Just because you barbecued that tongue next to a road doesn’t make it a cuisine
I didn’t attend the World Street Food Congress a fortnight ago in Singapore but the outcomes from it seem to have devolved into the basest discussion of street food: name-calling, jingoism and fear of foreigners at once romanticising and ruining otherwise “authentic” food cultures. Some foreigners points of view seemed to be valid simply because they get parachuted into a cuisine courtesy of a television show, others invalidated despite decades of experience in the field and most likely, being the fixers for those same television shows. While I wasn’t at the conference, I’m no stranger to being accused of both creating nostalgia for and wrecking street food for foreigners and locals alike.
Singapore is a strange place to hold a street food conference given that most of its street food has been moved to malls and hawker centres. Conference founder KF Seetoh conflates the two. Bon Appetit’s Jenny Miller, covering the conference interviews him:
. “Street food is a cuisine, not a physicality,” he insisted. When I approached him after a panel to press the question, “Isn’t something lost when you move street food off the streets?,” he seemed impatient: “You are romanticizing it. Do you want to get food poisoning?”
Street food isn’t a cuisine: it’s food that happens to be outside. Food that is served on the street is a subset of the wider regional cuisine. The elements that link street foods together across different cuisines and cultures have little to with the food itself and more to do with local conditions that drive vendors into the outdoors. Mostly, that condition is poverty and lack of regulation which adds an awful irony to a conference that costs $750 in a nation ridiculed for its regulations. Additionally, there is a body of research demonstrating that the risk of street food contamination is low and not any higher than in restaurants.
What is lost when a street food moves indoors is transparency.

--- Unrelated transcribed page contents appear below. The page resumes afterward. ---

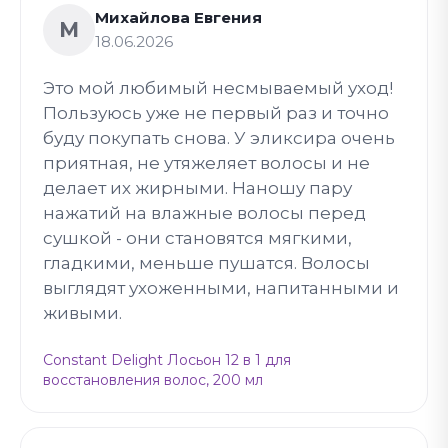
Михайлова Евгения
М
18.06.2026
Это мой любимый несмываемый уход!
Пользуюсь уже не первый раз и точно
буду покупать снова. У эликсира очень
приятная, не утяжеляет волосы и не
делает их жирными. Наношу пару
нажатий на влажные волосы перед
сушкой - они становятся мягкими,
гладкими, меньше пушатся. Волосы
выглядят ухоженными, напитанными и
живыми.
Constant Delight Лосьон 12 в 1 для
восстановления волос, 200 мл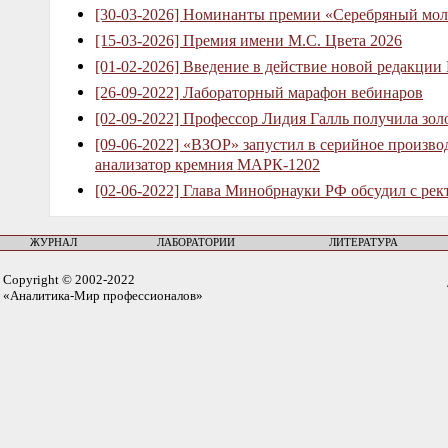
[30-03-2026] Номинанты премии «Серебряный мол
[15-03-2026] Премия имени М.С. Цвета 2026
[01-02-2026] Введение в действие новой редакции
[26-09-2022] Лабораторный марафон вебинаров
[02-09-2022] Профессор Лидия Галль получила зо
[09-06-2022] «ВЗОР» запустил в серийное произв
анализатор кремния МАРК-1202
[02-06-2022] Глава Минобрнауки РФ обсудил с рек
ЖУРНАЛ
ЛАБОРАТОРИИ
ЛИТЕРАТУРА
Copyright © 2002-2022
«Аналитика-Мир профессионалов»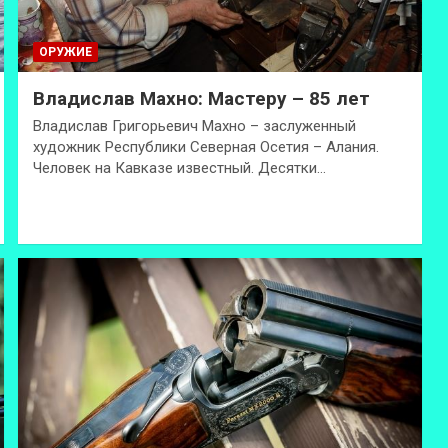
ОРУЖИЕ
Владислав Махно: Мастеру – 85 лет
Владислав Григорьевич Махно – заслуженный
художник Республики Северная Осетия – Алания.
Человек на Кавказе известный. Десятки…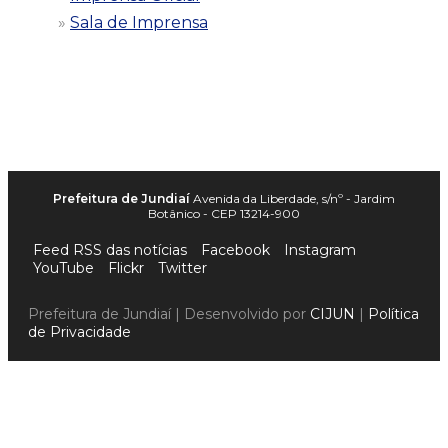
Sala de Imprensa
Prefeitura de Jundiaí
Avenida da Liberdade, s/nº - Jardim
Botânico - CEP 13214-900
Feed RSS das notícias
Facebook
Instagram
YouTube
Flickr
Twitter
Prefeitura de Jundiaí | Desenvolvido por
CIJUN
|
Política
de Privacidade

When the food is served outside, you have an often far too intimate and transparent relationship with the food preparation. One of my favourite stories of this intimacy is from Austin Bush, eating the Burmese pickled tea leaf salad, lephet thoke:
Once several years ago I ordered the dish at a street stall in downtown Yangon. The woman mixed the dish, in the traditional manner, with her bare hand, squeezing and squelching the mixture thoroughly. After serving me the lephet thoke, she then stared at me while I ate it, licking her fingers the entire time.
On the street, there is generally nothing to hide: you can immediately pick a popular stall from an unpopular one, you can eyeball the chef, see the ingredients and preparation. In a mall, this doesn’t happen. So what’s the value in rolling together food that is served on the street and food from the mall?
My guess: billions of tourism dollars. Food tourism is gigantic business. In 2003, Tourism Queensland estimated that 22% of international visitor expenditure is food. If this held true for Singapore, whose GDP is ~10% tourism, this would be worth SGD$7.7 billion. The international fight to be perceived as having the world’s best street food is a high stakes game.